Apparently, not as many locals eat the shark anymore, now that they have more options. Maybe it has improved since, but when I tried it there, the produce was very bland. We even drove to Hveragerdi to check out the greenhouses. I'll vouch for lamb and skyr, the local yogurt.


I fully agree with your comment about whale tasting like crying, I have a profound regret over eating it....but...not sure why...as I eat pretty much ever other animal.

The lobster in iceland was amazing though.

We did a summer week long roundtrip around it, it was amazing and would love to go back.


It's powered by hydro power mostly, not geothermal. A common misconception.


Electricity is mostly hydro. But most greenhouses over here are heated directly with geothermal hot water, not electricity.


It's over 7 hours from Seattle, unless you mean on supersonic aircraft?


I thought the whale was great, but I skipped the hákarl.


human tastes fine. it just tastes like gamy pork.

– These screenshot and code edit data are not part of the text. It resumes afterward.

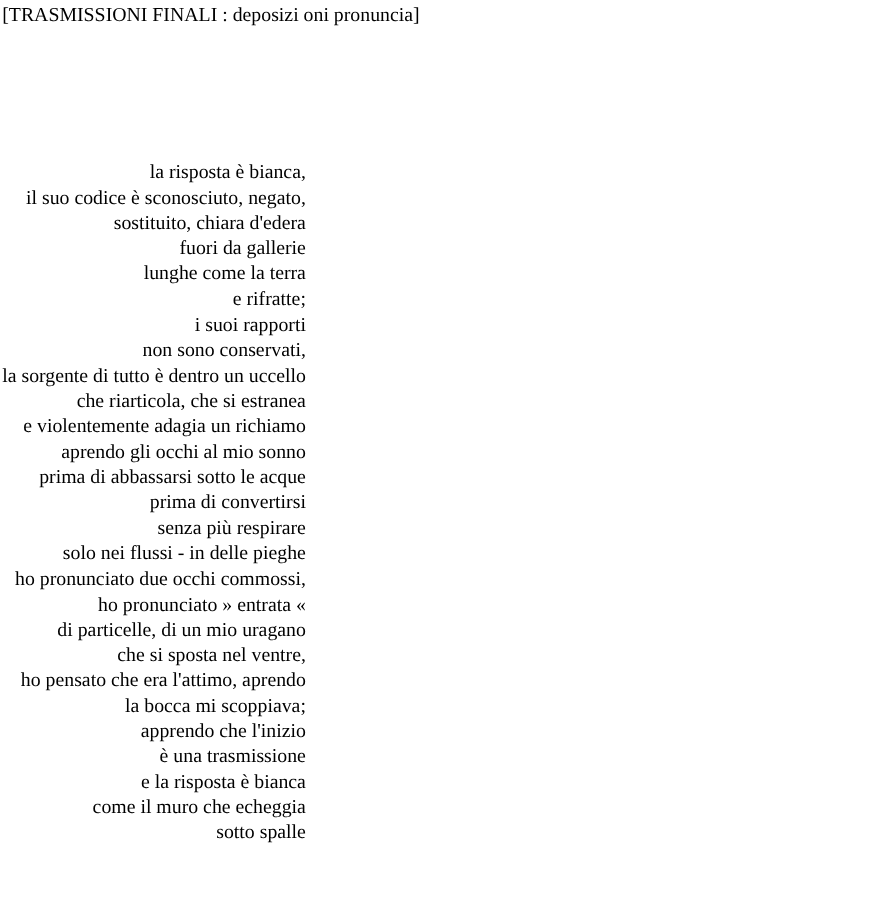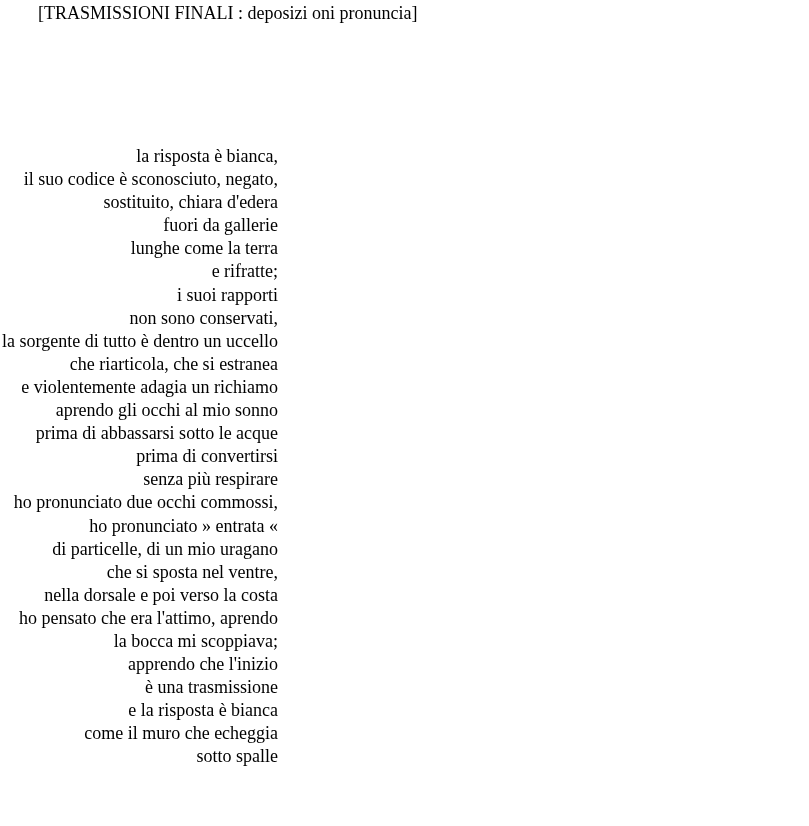--- a/index.html
+++ b/index.html
@@ -23,7 +23,6 @@
     font-size: 18px;
     line-height: 23px;
     white-space: pre;
-    margin-left: 36px;
   }
   .poem {
     position: absolute;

Are you speaking of experience, or just repeating what you read/heard? Because I keep running into that meme, but for all we know it might just be utter BS that’s been so much repeated, and is so hard to invalidate, that people take it as common knowledge.


experience

it cost me 2.5 grand usd and was legal in the jurisdiction, and i believe it ethical

besides that, i won't say


Were you worried about prion-based complications?


I was pretty sure that cooking would mostly get rid of prions, but apparently Kuru was transmitted even by cooked meat: https://en.wikipedia.org/wiki/Kuru_(disease)

On the other hand, most humans aren't cannibals and would only suffer from transmissible prion diseases by chance mutations.


no brain matter, to my knowledge. not a senile death either


Where?


Not the parent but I know for certain that pig flesh is routinely used as a replacement for human flesh when testing out stuff. Not sure how the physical similarities translate into similarities in taste though.


I do know that in eyewitness accounts of the firebombings of Tokyo during WWII, the smell had been described as roasted pork. Plus human meat is called long pork, so draw your own conclusions.